Both Smith and then-IFA president Eddie Downey resigned, with Smith later taking the IFA to court and being awarded €1.9m plus legal fees. Joe Healy was elected as IFA president in early 2016, and widely regarded as the “new broom” the organisation needed following the crisis.

Brexit

A year later, the Brexit referendum on 23 June 2016 saw editorial staff in all publications including the Irish Farmers Journal scrambling to assess the impact of Britain leaving the European Union.

Britain’s exit from the European Union had huge implications for the island of Ireland.

The detachment of Britain, Ireland’s biggest beef customer, from the EU, and Northern Ireland’s unique political and geographical situation made Brexit a real live problem for farmers all across the island.

Beef factory protests again hit the headlines in 2019, prompted this time by a fledgling farmer group called the Beef Plan Movement. Weeks of acrimony over beef prices and factory gate protests saw cattle and sheep processing severely restricted nationwide and eventually led to meat processors issuing High Court injunctions against individual farmers.

The IFA stepped in to defend the farmers in court, and last-ditch talks saw a beef forum established to resolve some of the issues angering farmers.

2020-2023: Covid-19 years

First reported in Wuhan, China, a few months earlier, COVID-19 arrived in Ireland in early 2020.

The novel coronavirus caused the death of almost 7m people worldwide and over 9,000 people in Ireland.

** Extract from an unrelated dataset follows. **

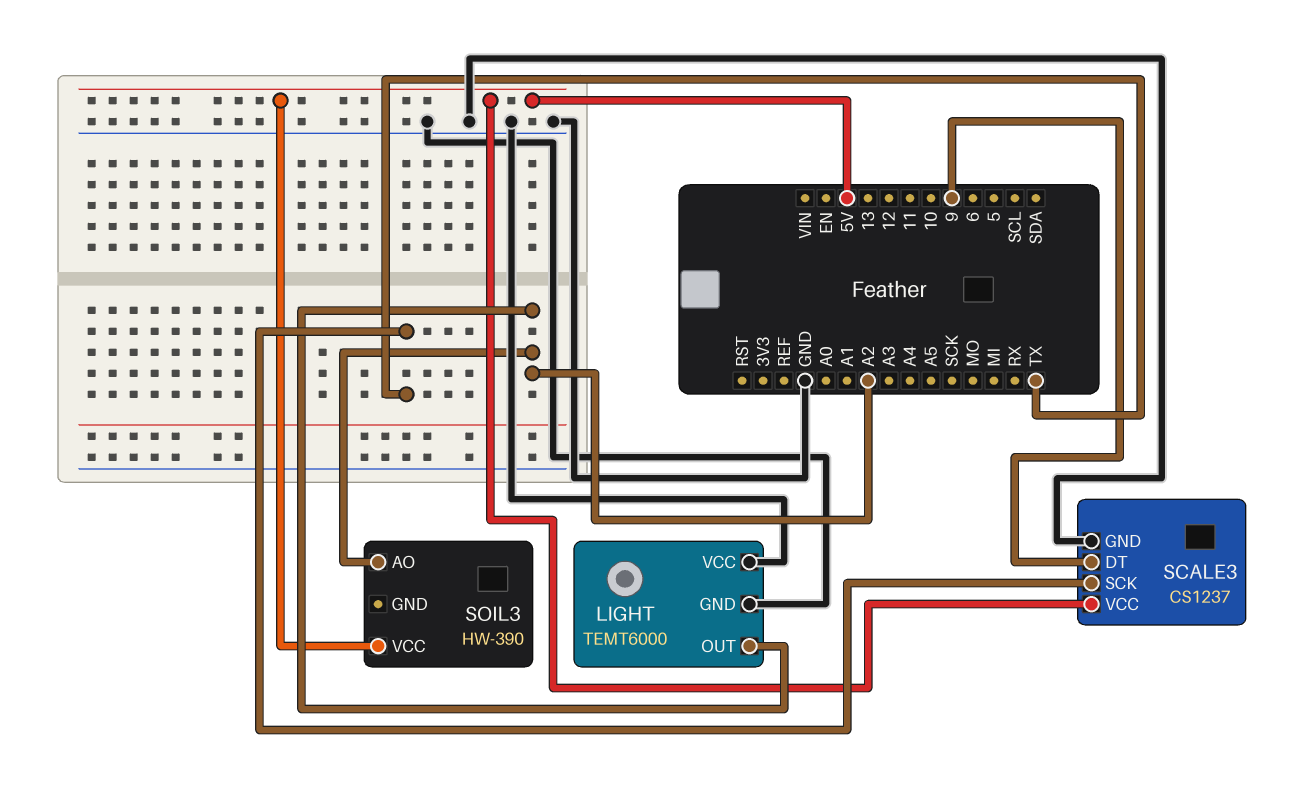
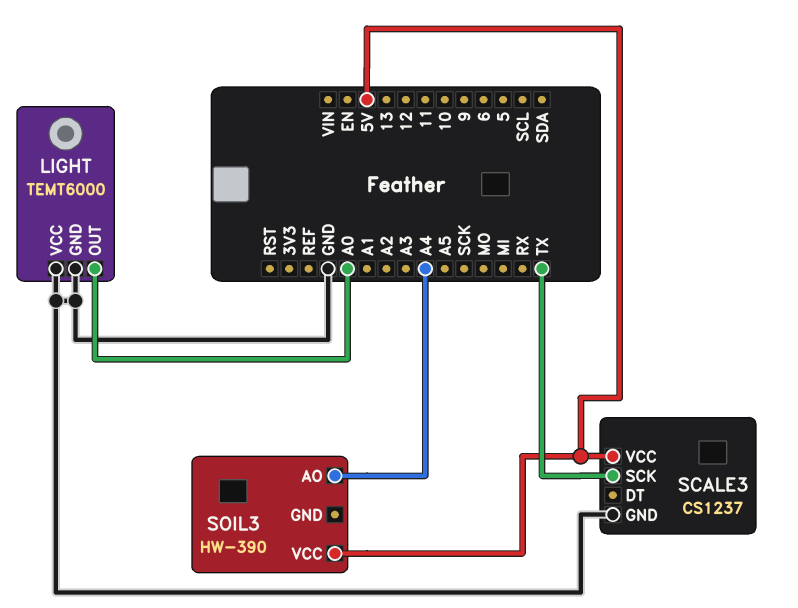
LIGHT pin OUT: A2 -> A0
SCALE3 pin DT: 9 -> none
SOIL3 pin AO: A2 -> A4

COVID-19 moved marts online and changed farming dramatically.

People were plunged into national and regional lockdowns aimed at reducing the spread and “flattening the curve” of the disease.

The toll on mental health for people and families affected is still being counted.

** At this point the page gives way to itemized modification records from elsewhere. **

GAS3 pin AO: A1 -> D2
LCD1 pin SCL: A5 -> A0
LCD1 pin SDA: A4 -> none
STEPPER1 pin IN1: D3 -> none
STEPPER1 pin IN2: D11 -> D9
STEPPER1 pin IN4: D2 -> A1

In a farming context, the pandemic rules turned everything upside down.

Even today the news pages of the publication are digitally delivered from Belmullet, Co Mayo

While farmers were considered essential workers and so less restricted than most, all farming business and social outlets were changed.

Marts moved online, co-ops switched to click and collect, pubs closed, and GAA matches and almost everything else was cancelled in lockdown.

Inside the Irish Farmers Journal, remote working became the norm overnight and even today the news pages of the publication are digitally delivered to the printers from Belmullet, Co Mayo, rather than the Irish Farm Centre in Dublin.